-- What needs to be done --
Among the entries below, please show each line that carries the word "average".

-- Provided records --
#####
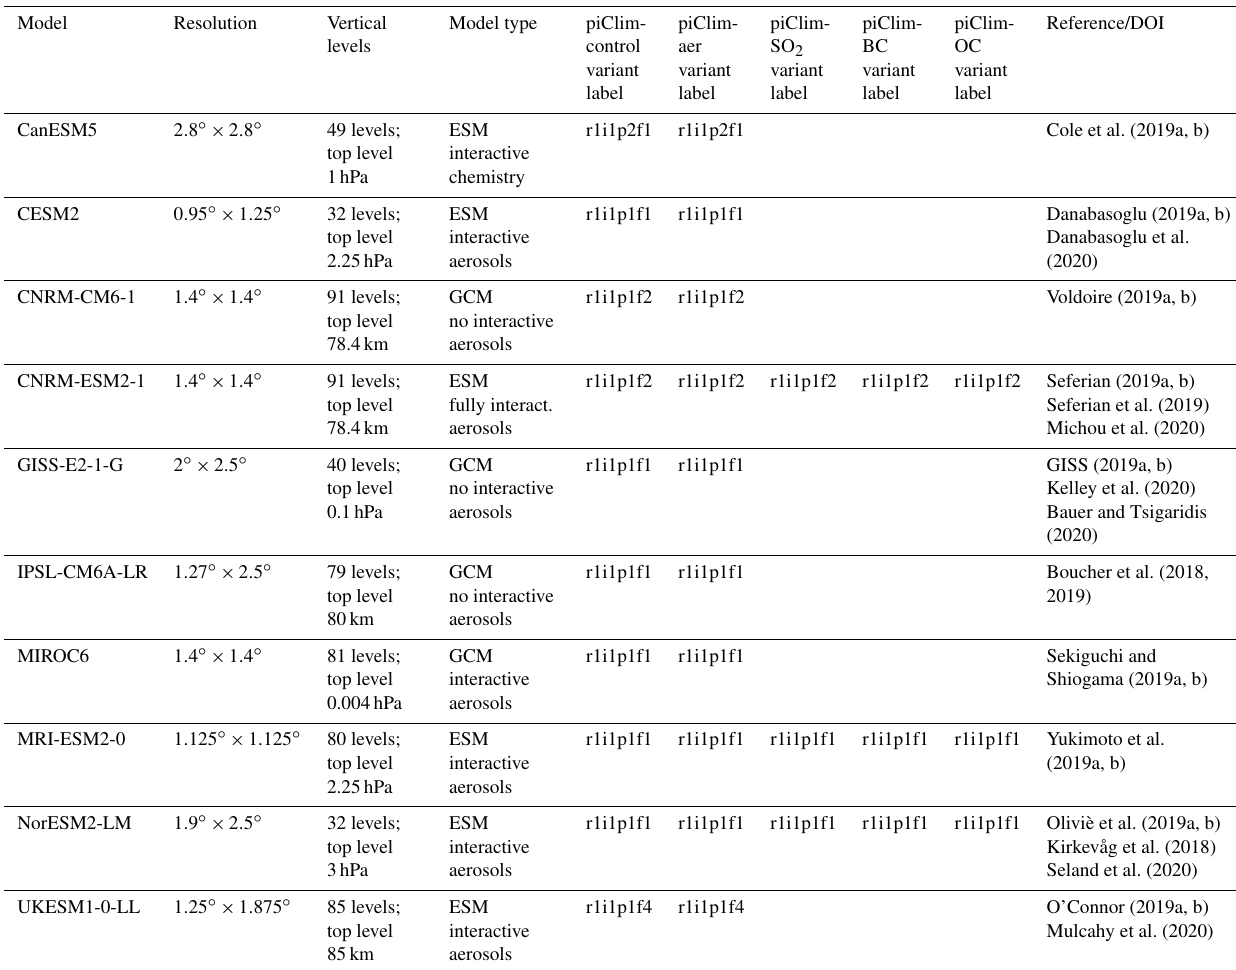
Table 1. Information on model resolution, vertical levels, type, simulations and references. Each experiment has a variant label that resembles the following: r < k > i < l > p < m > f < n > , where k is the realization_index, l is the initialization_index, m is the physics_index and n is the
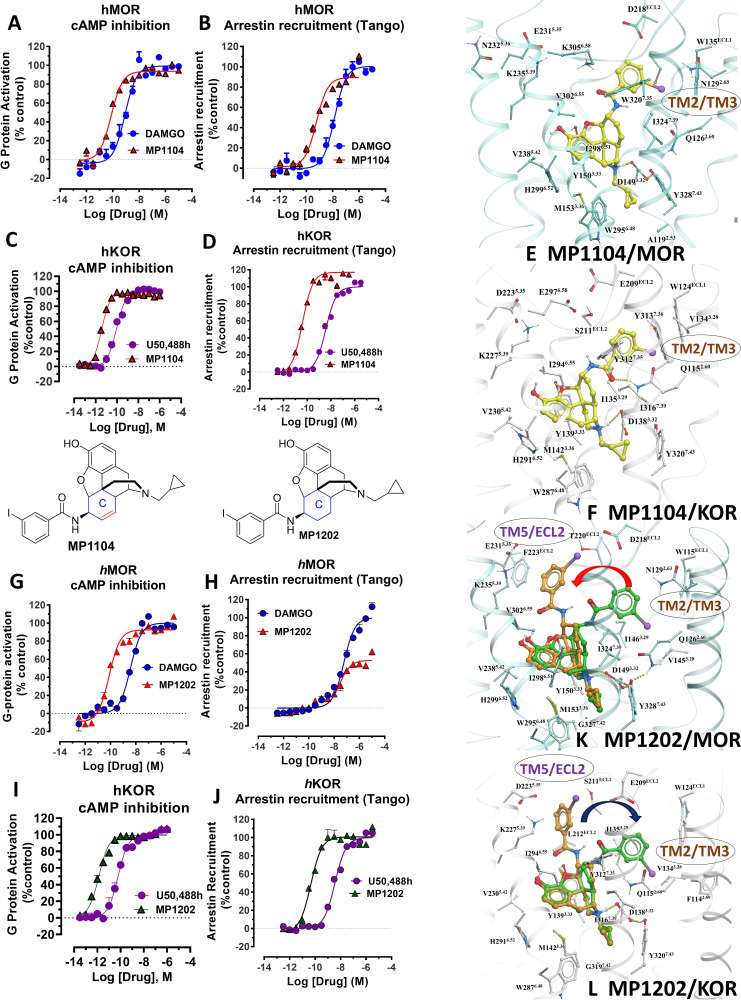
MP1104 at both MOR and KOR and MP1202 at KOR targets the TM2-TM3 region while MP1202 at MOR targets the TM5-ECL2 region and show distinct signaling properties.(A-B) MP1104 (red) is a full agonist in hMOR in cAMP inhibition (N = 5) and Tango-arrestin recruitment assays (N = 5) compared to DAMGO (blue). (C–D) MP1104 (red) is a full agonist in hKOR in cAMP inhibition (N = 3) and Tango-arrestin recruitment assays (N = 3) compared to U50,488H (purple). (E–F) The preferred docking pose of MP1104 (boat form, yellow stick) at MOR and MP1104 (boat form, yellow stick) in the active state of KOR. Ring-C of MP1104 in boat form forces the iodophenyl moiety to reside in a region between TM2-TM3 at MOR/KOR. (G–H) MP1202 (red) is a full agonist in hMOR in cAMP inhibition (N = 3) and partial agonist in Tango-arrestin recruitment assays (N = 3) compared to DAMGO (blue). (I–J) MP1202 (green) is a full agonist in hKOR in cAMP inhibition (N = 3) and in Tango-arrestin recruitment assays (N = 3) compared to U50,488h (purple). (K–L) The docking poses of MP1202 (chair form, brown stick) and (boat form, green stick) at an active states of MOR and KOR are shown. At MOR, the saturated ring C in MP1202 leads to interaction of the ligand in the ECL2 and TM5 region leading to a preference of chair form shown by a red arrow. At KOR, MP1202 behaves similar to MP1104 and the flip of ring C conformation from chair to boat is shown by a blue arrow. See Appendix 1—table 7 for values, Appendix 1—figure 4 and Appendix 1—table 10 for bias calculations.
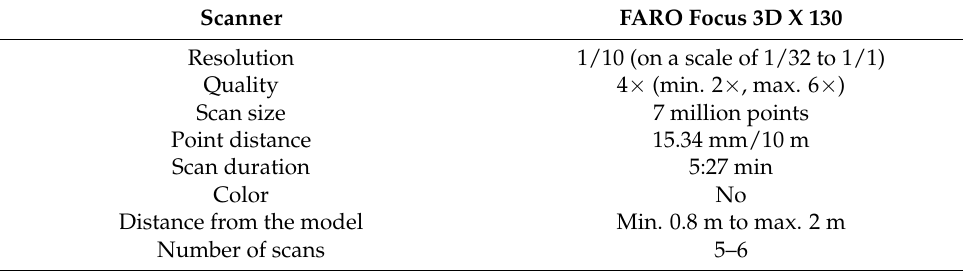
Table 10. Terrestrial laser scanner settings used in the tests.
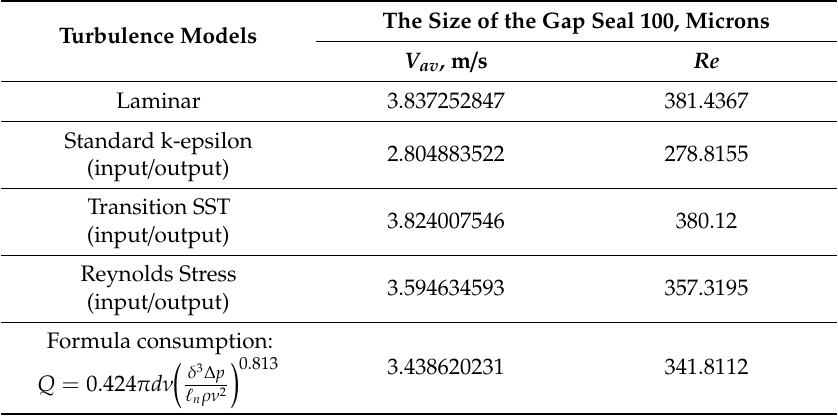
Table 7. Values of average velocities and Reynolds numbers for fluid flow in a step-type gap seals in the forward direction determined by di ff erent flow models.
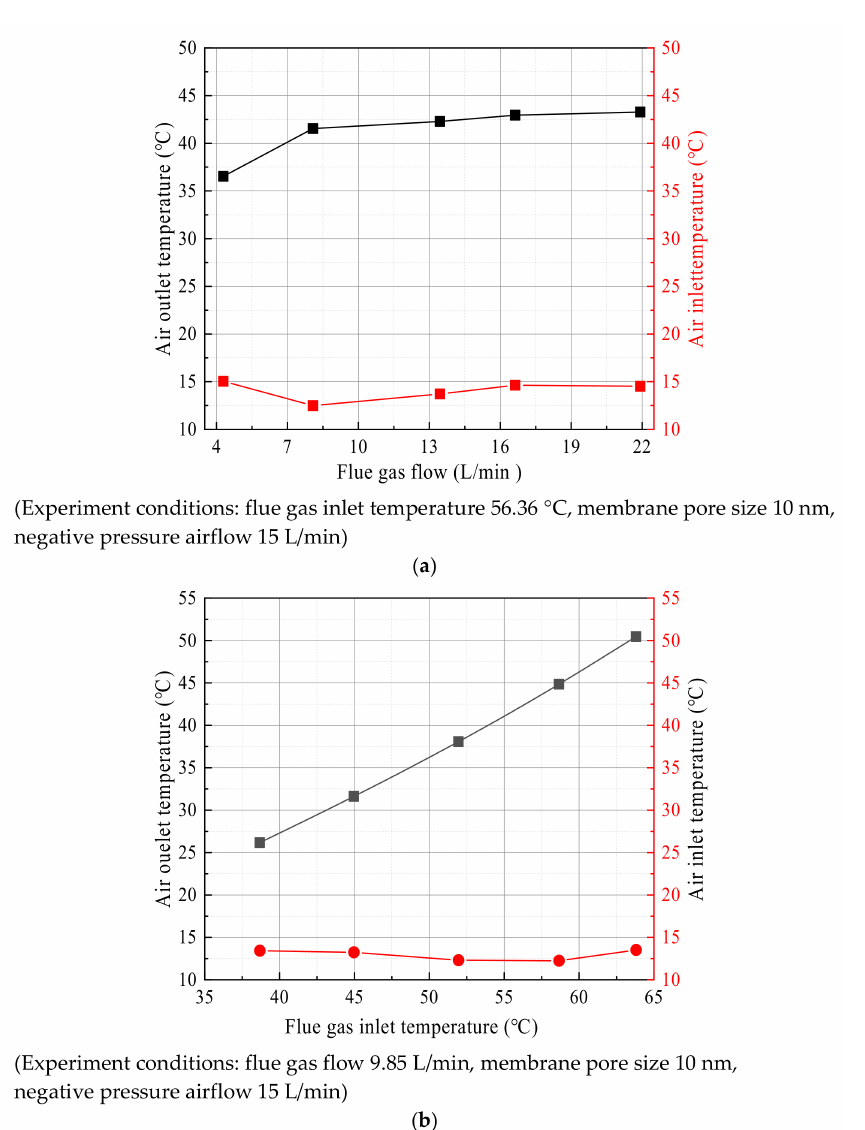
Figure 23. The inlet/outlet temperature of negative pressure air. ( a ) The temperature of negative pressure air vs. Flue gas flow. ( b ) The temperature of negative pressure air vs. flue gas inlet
#####
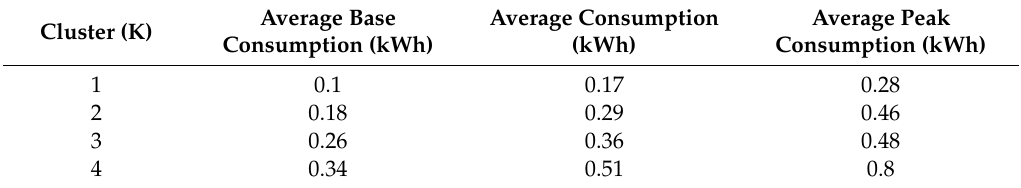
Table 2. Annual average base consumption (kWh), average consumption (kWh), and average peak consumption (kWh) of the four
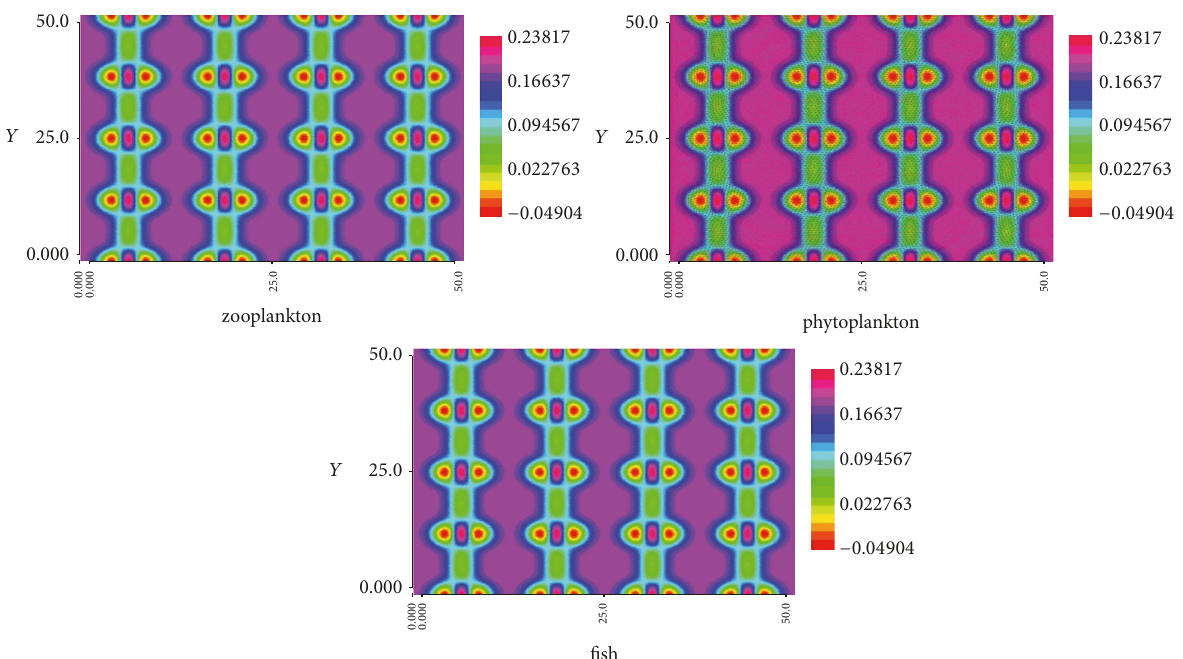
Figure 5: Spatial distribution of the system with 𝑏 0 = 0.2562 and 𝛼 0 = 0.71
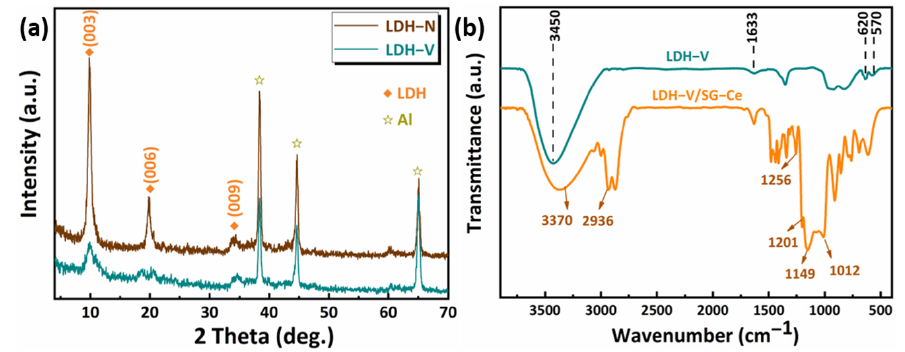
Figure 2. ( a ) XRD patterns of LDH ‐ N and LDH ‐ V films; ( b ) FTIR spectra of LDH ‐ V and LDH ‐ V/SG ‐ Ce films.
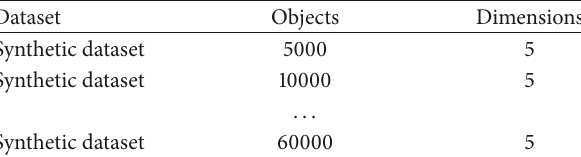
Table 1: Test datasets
#####
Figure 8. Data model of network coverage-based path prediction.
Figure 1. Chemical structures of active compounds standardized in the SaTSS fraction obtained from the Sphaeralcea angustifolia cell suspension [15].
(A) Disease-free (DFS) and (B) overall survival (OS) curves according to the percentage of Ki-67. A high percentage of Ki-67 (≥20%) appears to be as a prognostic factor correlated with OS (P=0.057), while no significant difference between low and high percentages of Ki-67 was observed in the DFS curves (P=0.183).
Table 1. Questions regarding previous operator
#####
-- Solution to the exercise --
Table 7. Values of average velocities and Reynolds numbers for fluid flow in a step-type gap seals in the forward direction determined by di ff erent flow models.
Table 2. Annual average base consumption (kWh), average consumption (kWh), and average peak consumption (kWh) of the four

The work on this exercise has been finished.